On Tuesday the child identified Garvin by name as the sole shooter and said the woman broke in the door to the trailer as she entered.
On cross examination by defense lawyer, Charles Knight, Balmer was asked if he saw Garvin kick the door in, he first said he did not. The second time asked, he said he did not see the door.
At the time of the visit to the Molletts, Garvin had what Balmer called “dirty blonde hair.” She later dyed her hair black while at the Greenup motel.
While at the motel Garvin received a phone call from a family member saying that the Scioto County sheriff’s office wanted to talk with her about the murders. She went to the sheriff with a cousin, Rick Nash, who is also an attorney. She was later arrested.
Balmer told the courtroom that the first time he learned there was a murder was when Garvin called him from the sheriff’s office. Balmer was also wanted for questioning by authorities and told them he would come in. However, he went to Florida, where he was arrested and brought back to Scioto County.
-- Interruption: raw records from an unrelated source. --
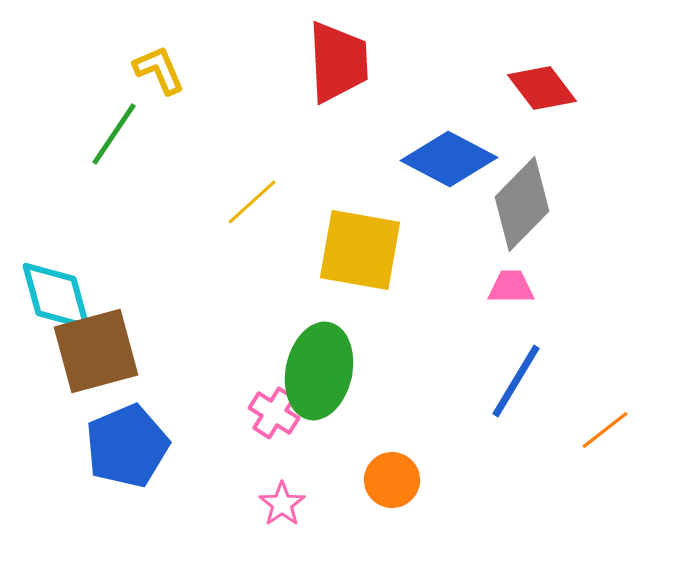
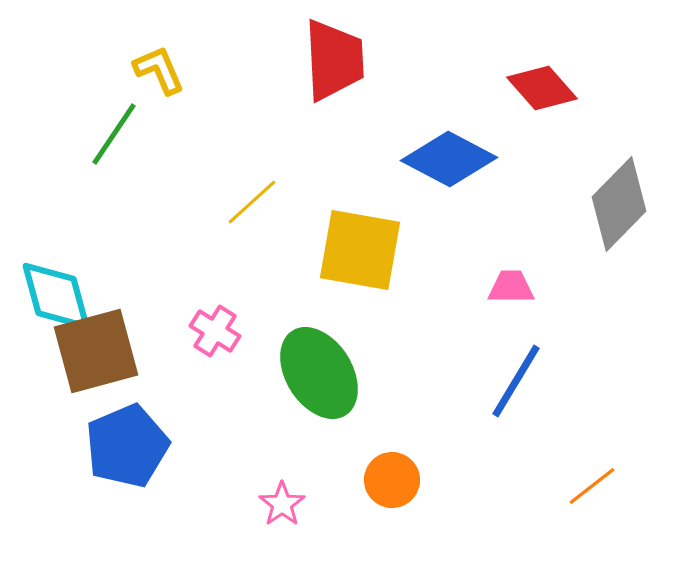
red trapezoid: moved 4 px left, 2 px up
red diamond: rotated 4 degrees counterclockwise
gray diamond: moved 97 px right
green ellipse: moved 2 px down; rotated 44 degrees counterclockwise
pink cross: moved 59 px left, 82 px up
orange line: moved 13 px left, 56 px down
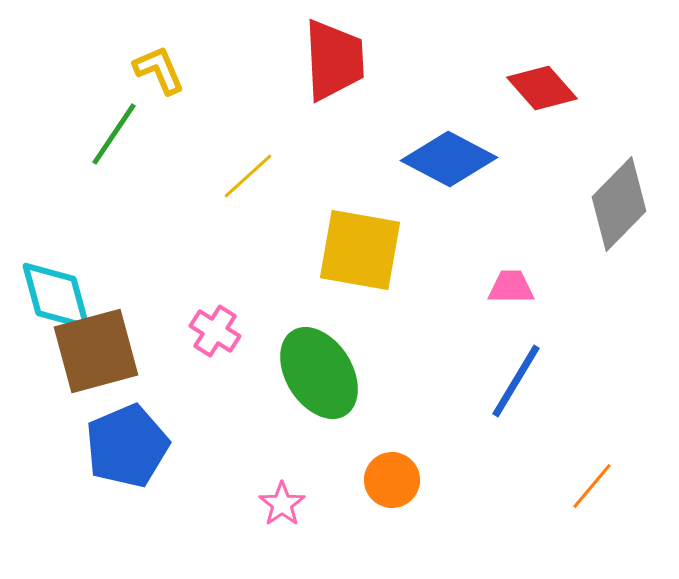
yellow line: moved 4 px left, 26 px up
orange line: rotated 12 degrees counterclockwise
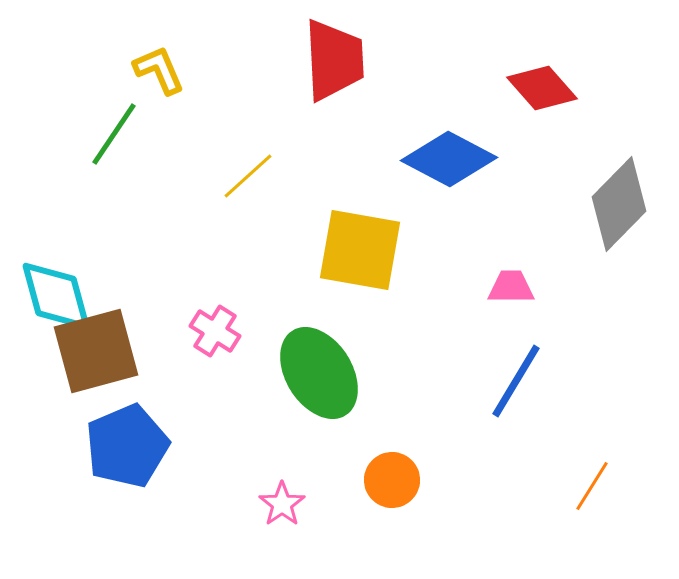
orange line: rotated 8 degrees counterclockwise
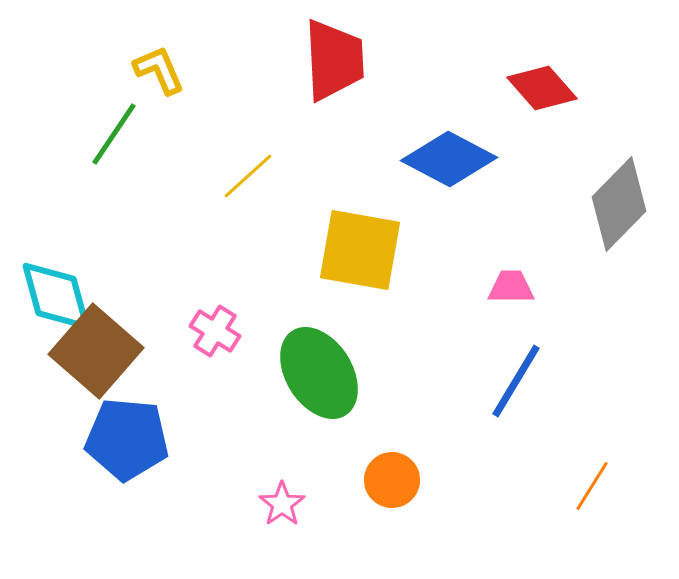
brown square: rotated 34 degrees counterclockwise
blue pentagon: moved 7 px up; rotated 28 degrees clockwise
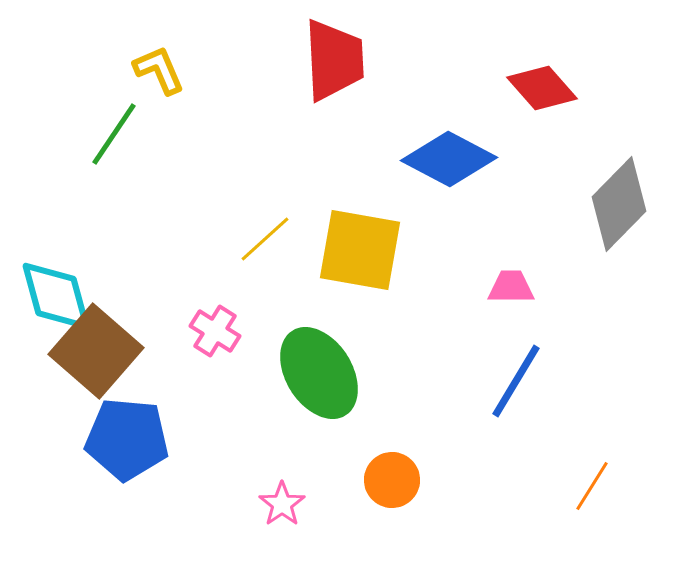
yellow line: moved 17 px right, 63 px down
“She said ‘I’m not coming back. They are charging me with murder,’” Balmer said. “I asked, ‘Who?’ She never answered.”
It was then that Balmer disposed of guns reportedly belonging to Garvin as well as clothing, near the motel. He later took authorities to those locations where they retrieved clothing and three guns.
“I didn’t want the guns with me. I didn’t know what was going on,” he said. I left. I got scared and left.”
Earlier that day the jury heard about three hours worth of the DVD recording of Garvin’s appearance with Nash at the sheriff’s office in the early morning hours of Dec. 23.
In it are exchanges between Garvin, Nash, Capt David Hall, Detective Arthur Triggs and Detective Paul Blaine.
Triggs asks her about her whereabouts that day; however, Nash advises her not to answer questions. By this time authorities have told Garvin that she will be arrested for murder. At that point Triggs leaves the interview room and the conversations between Nash and Garvin are recorded. The video and audio of those exchanges were played for the jury.
Parts of the conversations are difficult to understand because of Garvin’s crying.
“I didn’t do it. I don’t want to go to jail,” Garvin says. “I’m so frightened. … How long will we be here?”
“It could be a very long time,” Nash says.
“Why can’t I answer any questions,” she asks. “Won’t it make me look guilty if I don’t say anything.”
“No,” Nash says.
She begs Nash to contact Balmer to tell him what is happening.
“Just let him know so he won’t worry,” she said. “I don’t understand why they are arresting me. If I could talk to them, it could make it better.”
Later after her cousin leaves, Garvin talks with Capt. Hall. Hall tells her she is being arrested because of evidence and witness accounts.
“We don’t think this is your brainstorm,” Hall tells her. “We don’t think you went with the intention of hurting anyone. …It just went bad and things happened real fast. I don’t think you meant to kill anybody.
“I didn’t,” she replies.
More forensic witnesses are expected to testify next for the state.